Brad Reed, spokesman for environmental group Renew Oregon, said at least 16 Democrats told the group and their constituents they were ready to vote for the bill — enough to pass without Republican support.

Reed said Democrats should have held stronger to their position, keeping the bill on the calendar and calling a special session, forcing the Republicans to either stay out of state as state funding lapsed and the government shut down in September or to return to Salem and vote.

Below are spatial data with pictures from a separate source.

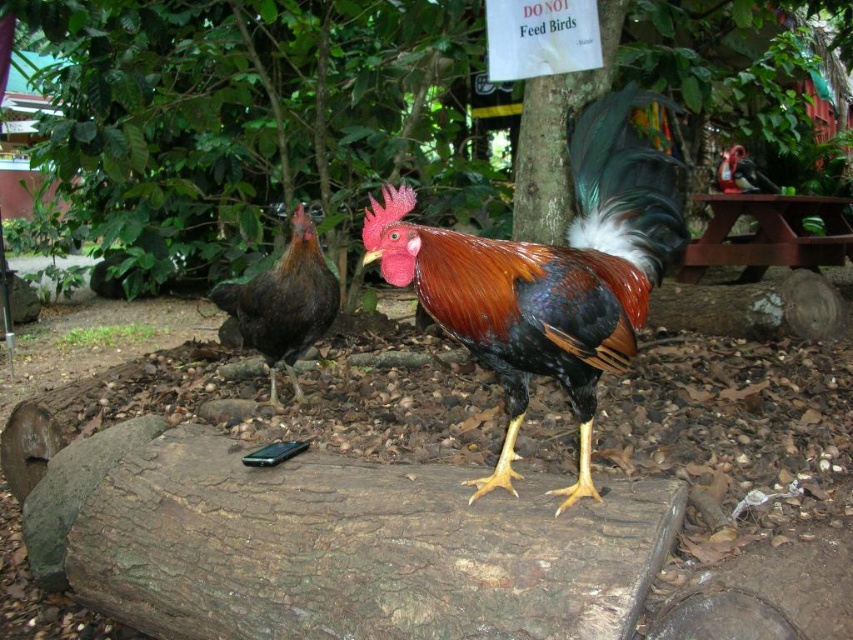
You are a small bird trying to fly from the green leafy tree at center to the dark brown feathers at left. Can you make the jump in one go if your maximum flight distance is 5 feet?

The green leafy tree at center and dark brown feathers at left are 4.87 feet apart from each other, so yes, the small bird can make the jump in one go since the distance is within its maximum flight capability of 5 feet.

Consider the image. You are a photographer trying to capture a clear photo of the shiny multicolored rooster at center and the dark brown feathers at left. Which chicken should you focus on first to ensure both are in focus?

The shiny multicolored rooster at center is in front of the dark brown feathers at left, so you should focus on the shiny multicolored rooster at center first to ensure both are in focus.

You are a birdwatcher observing the scene. You notice the green leafy tree at center and the shiny multicolored rooster at center. Which object is wider?

The green leafy tree at center is wider than the shiny multicolored rooster at center according to the description.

“It’s a failure of leadership not to take this to a floor vote and have senators show who is a yes and who is a no on climate action,” he said.

GOP’s Second Walkout

Democratic supporters of the bill said Courtney’s announcement didn’t mean the end of the measure and criticized the Republican tactics. It was the second time Senate Republicans fled the state this session.

In May, Democrats agreed not to bring up votes on bills requiring vaccines and imposing new regulations on guns in return for Republicans coming back to the capital to finish the rest of the business for the session, Democratic Rep. Karin Power said. The cap-and-trade bill was raised at the time and Democrats expected Republicans to vote on it, Power said.

And before the session, Democrats ran on ambitious climate legislation in 2018 and won, she added.

“How does democracy function when the will of the voters is thwarted by simply grinding government to a halt,” she said.

In a news release that called the tactics “dangerous,” Brown challenged the Republicans to return by Wednesday afternoon to show if they’re “against climate change legislation or . . . democracy.”

Brown has indicated she may call a special session, during which lawmakers could again try to pass the bill.

Gregory Koger, a political science professor at Miami University who’s researched political obstruction, said the tactic of state legislators leaving the state to avoid a difficult vote is not uncommon in chambers where quorum requirements allow.

It’s not done often because the reality of living away from home, family and employment in states where legislators hold other jobs is more difficult than it may seem, said Matt Green, a Catholic University professor who specializes in legislative tactics by minority parties.

“When you see this, it’s because something important is at stake,” Koger said.

In Oregon, a Democratic lead in statewide elections belied a strong rural constituency that considered the cap-and-trade bill “very damaging to their way of life,” he said.

Minority parties are not often successful when they resort to leaving the state because majorities generally have more leverage.

“[Courtney] folding surprised me because he didn’t wait very long,” Green said. “If he’d waited longer ... I would’ve been surprised if that didn’t work.”